- Film poster
- Directed by: Naoyuki Tomomatsu
- Screenplay by: Chisato Ōgawara
- Based on: Stacy by Kenji Ohtsuki
- Produced by: Naokatsu Ito
- Starring: Tomoka Hayashi; Yukijiro Hotaru; Natsuki Katō; Shirô Misawa; Masayoshi Nogami;
- Cinematography: Masahide Iioka
- Music by: Tokusatsu
- Production companies: GAGA Corporation; Gensou Haikyuu-sha Ltd.;
- Release date: August 18, 2001 (Japan);
- Running time: 80 minutes
- Country: Japan
- Language: Japanese

= Stacy: Attack of the Schoolgirl Zombies =

2001 film by Naoyuki Tomomatsu

Stacy (ステーシー, Suteishi), also known as Stacy: Attack of the Schoolgirl Zombies, is a Japanese horror comedy film directed by Naoyuki Tomomatsu and released in 2001. It is based on a novel of the same name by Kenji Ohtsuki, in which teenage girls aged 14-16 turn into zombies.

==Plot==
In the near future, the entire world is struck with a bizarre malady which affects every girl between the ages of 14 and 16 years old.

Victims first experience a period of giddiness called "Near Death Happiness" ("NDH" or 臨死遊戯状態) before expiring. Within minutes of death the victim rises again as a flesh-eating zombie—a "Stacy". These Stacies run amok until they are cut into pieces in an act called a "Repeat-Kill" (再殺).

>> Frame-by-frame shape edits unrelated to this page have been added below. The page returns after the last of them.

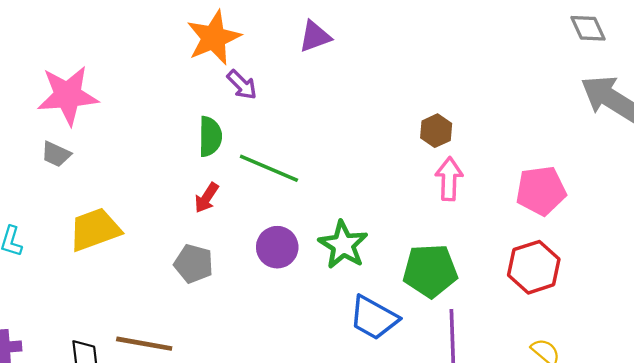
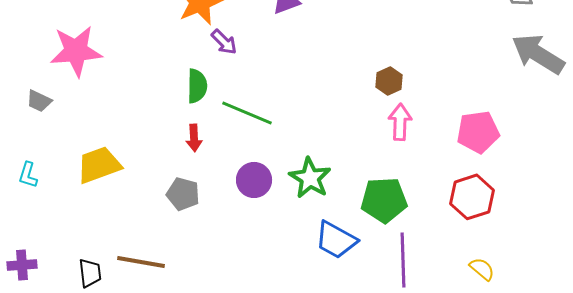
gray trapezoid: (56, 154) -> (39, 101), moved
red arrow: (207, 198) -> (194, 138), turned -36

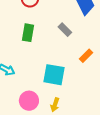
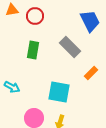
gray rectangle: (65, 30) -> (70, 47), size x1.5

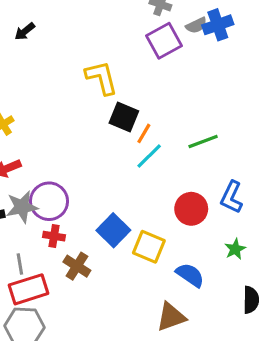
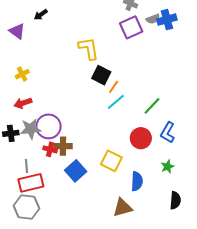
green line: (203, 142) -> (152, 106), moved, turned -30
blue square: (113, 230) -> (76, 171), moved
brown cross: (77, 266) -> (63, 146), moved, turned -36
blue semicircle: (190, 275) -> (137, 181), turned 54

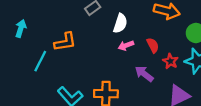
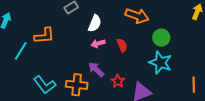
red star: (170, 61) -> (118, 81), moved
purple arrow: (144, 74) -> (96, 69), moved

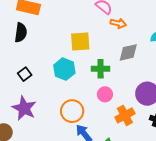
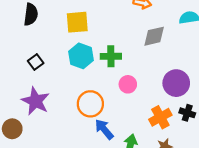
yellow square: (80, 42) -> (77, 22), moved
green cross: (101, 69) -> (111, 56), moved
orange cross: (125, 115) -> (160, 117), moved

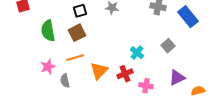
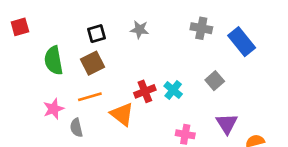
orange triangle: (99, 71) -> (122, 114), turned -36
red cross: (125, 74) -> (145, 91), moved
purple triangle: (177, 78) -> (227, 124), turned -36

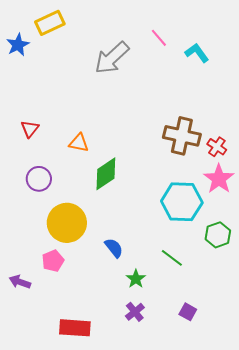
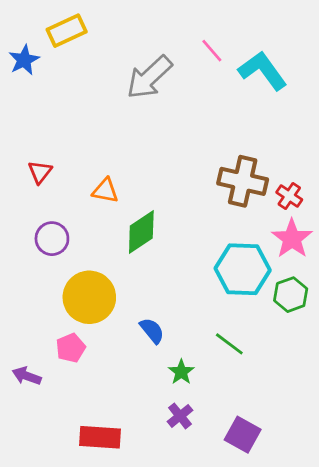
cyan L-shape: (197, 53) -> (263, 71), size x1.5
green hexagon: (218, 235) -> (291, 295), moved
purple square: (188, 312) -> (243, 435), moved, size x1.5

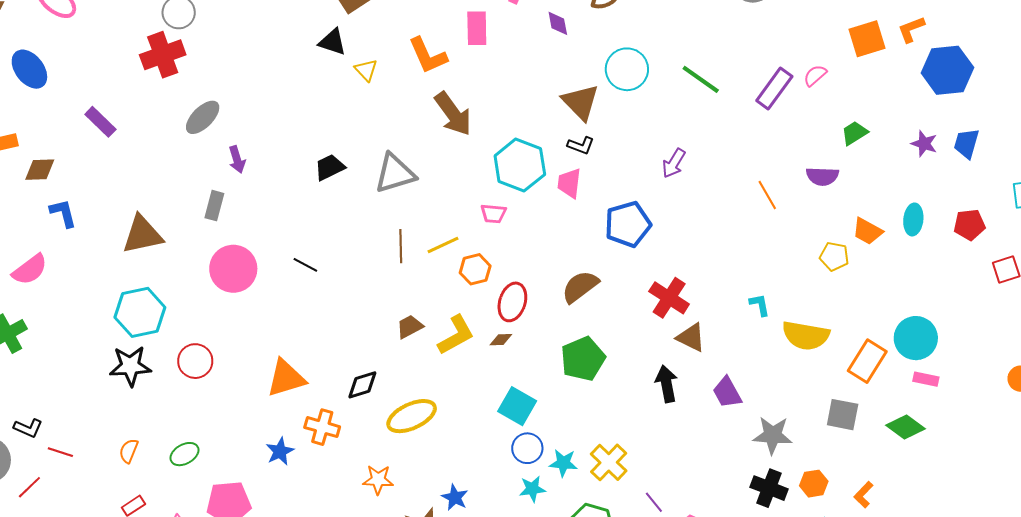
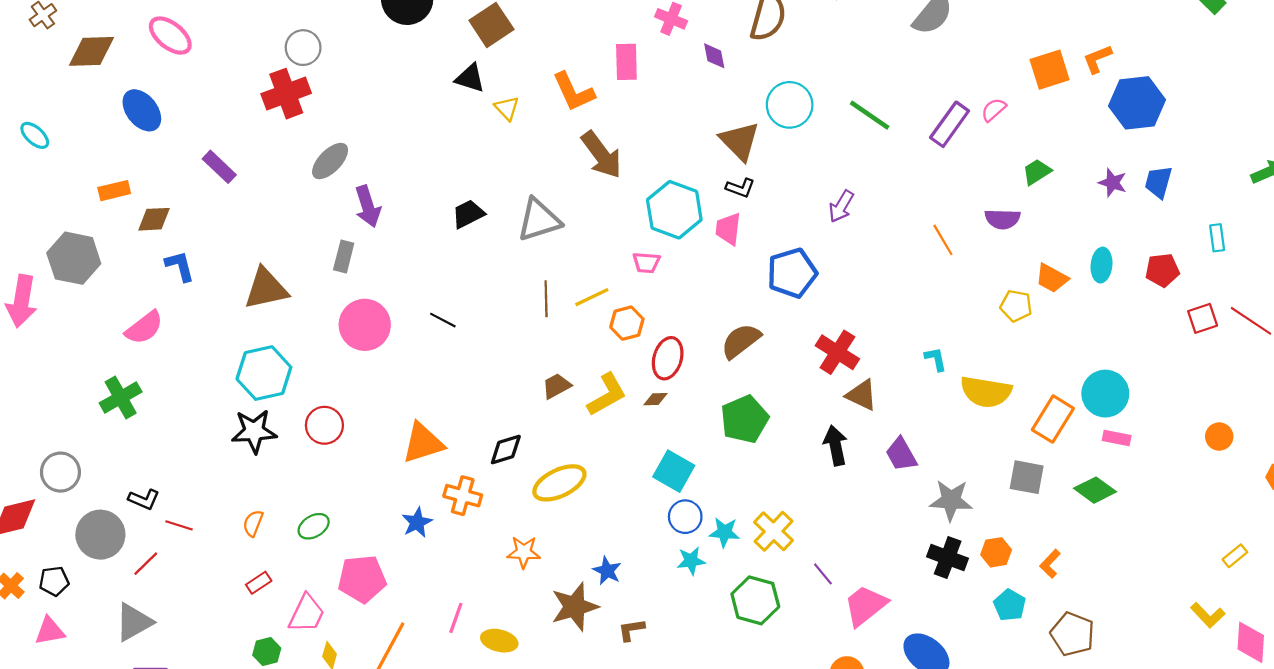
purple arrow: (237, 159) -> (368, 206), size x1.4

The government has organized the poorly trained "Romero Repeat-Kill Troops," who ride around on garbage trucks, ordered to act out the disposal of the Stacies. By law, a Stacy may only be Repeat-Killed by her loved ones or the Romero Repeat Kill Troops.

Through research, it is discovered that a key to the Stacy phenomenon is the "Butterfly Twinkle Powder" (BTP or 蝶羽状輝徽粉) that accumulates on the Stacies' skin.

==Cast==
(in alphabetical order)
- Norman England - Jeff
- Tomoka Hayashi - Nozomi
- Yukijiro Hotaru
- Natsuki Katō - Eiko
- Shirô Misawa
- Masayoshi Nogami - Father
- Toshinori Omi - Shibukawa
- Kenji Otsuki
- Hinako Saeki
- Youji Tanaka - Rokuyama
- Donbei Tsuchihira
- Yasutaka Tsutsui - Dr. Inugami Sukekiyo
- Shungicu Uchida

==Soundtrack==
The music featured in the movie is by Tokusatsu, of which Kenji Otsuki is a member.